The sine wave isn’t so much a sign of our times as it is a respite from our times, an antidote to sonic abundance and complexity. We’re inundated by an arguably unprecedented degree of sonic consciousness — from sound art to sonically refined consumer products to audio interfaces to writings on sound history and culture. This is why a track such as “FreeoBjecTs” by Craque (aka Southern Californian Matt Cooke-Davis) is such a pleasure. Billed as “free improvisation on homebuilt instruments and looper delays,” it has a refreshingly quiet approach. A good half of its 15 minutes are subtle shades of a waveform coming in and out of focus. Eventually percussion and feedback enter into the picture, but then at a pace that manages to build on the near silence, to supplement it rather than supplant it; .

Track originally posted at soundcloud.com/craque/freeobjects. More on Craque at craque.net.
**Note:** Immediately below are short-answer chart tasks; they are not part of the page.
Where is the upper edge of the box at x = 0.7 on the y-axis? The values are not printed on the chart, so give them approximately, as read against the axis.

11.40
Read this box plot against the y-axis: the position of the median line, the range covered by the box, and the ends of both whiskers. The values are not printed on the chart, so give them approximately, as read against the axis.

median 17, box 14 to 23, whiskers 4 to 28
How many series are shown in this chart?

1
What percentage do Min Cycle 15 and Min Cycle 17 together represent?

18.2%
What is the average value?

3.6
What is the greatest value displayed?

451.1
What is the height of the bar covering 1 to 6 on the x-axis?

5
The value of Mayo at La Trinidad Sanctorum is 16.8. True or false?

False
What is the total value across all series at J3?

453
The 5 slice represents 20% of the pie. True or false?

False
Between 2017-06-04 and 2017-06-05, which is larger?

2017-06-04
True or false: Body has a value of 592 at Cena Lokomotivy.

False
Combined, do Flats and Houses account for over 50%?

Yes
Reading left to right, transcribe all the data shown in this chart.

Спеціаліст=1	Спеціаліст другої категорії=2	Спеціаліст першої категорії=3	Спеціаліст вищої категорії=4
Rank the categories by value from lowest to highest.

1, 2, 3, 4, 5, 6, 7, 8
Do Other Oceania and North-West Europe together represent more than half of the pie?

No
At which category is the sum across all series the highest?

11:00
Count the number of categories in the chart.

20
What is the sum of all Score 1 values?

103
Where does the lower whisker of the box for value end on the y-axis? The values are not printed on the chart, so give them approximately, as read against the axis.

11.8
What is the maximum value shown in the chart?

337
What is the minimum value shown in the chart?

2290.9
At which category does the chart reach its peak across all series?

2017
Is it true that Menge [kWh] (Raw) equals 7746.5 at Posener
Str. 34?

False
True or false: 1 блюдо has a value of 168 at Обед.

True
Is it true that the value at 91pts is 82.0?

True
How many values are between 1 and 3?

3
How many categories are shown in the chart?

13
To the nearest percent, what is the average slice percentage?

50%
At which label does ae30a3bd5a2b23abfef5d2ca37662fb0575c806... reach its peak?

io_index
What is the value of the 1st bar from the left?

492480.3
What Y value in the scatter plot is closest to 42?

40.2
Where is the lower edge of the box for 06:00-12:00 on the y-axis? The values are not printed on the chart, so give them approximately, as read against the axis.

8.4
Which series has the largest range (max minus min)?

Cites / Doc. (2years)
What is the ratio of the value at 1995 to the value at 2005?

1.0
22Tape’s Broken Instrumental Beats (MP3)

Back in June, 22tape‘s brand of broken instrumental hip-hop drew attention to itself with its bracingly low-key chaos. A recent numbered track, the fifth in a series of untitled instrumentals, confirms the metric imagination of 22tape (aka Jared Dunne, whose profile page lists his physical location as “Chicago/Denver”) as something to keep an ear on.

The track, “Instrumental 5,” has the shape and hallmarks of a standard homebrew beat: looped bits of found recordings, a rough structure suggesting the verses and chorus of an inchoate song, filigrees that lend nuance …

… but unlike a lot of community-forum beats, 22tape’s work truly congeals — the track rewards on repeated listens, as small bits make themselves understood less as neat standalone objects and more as meaningful parts of the composition. An early vocal snippet comes to represent authorial intent, a sampled harp suggests a work’s florid ambition (despite the overall hardened shape of the source material). And the steady string of these untitled instrumentals makes it clear that more work is on the horizon.

For the earlier track mentioned above: disquiet.com. Original “Instrumental 5” track at soundcloud.com. More on Dunne/22tape at 22tape.blogspot.com and myspace.com/22tape.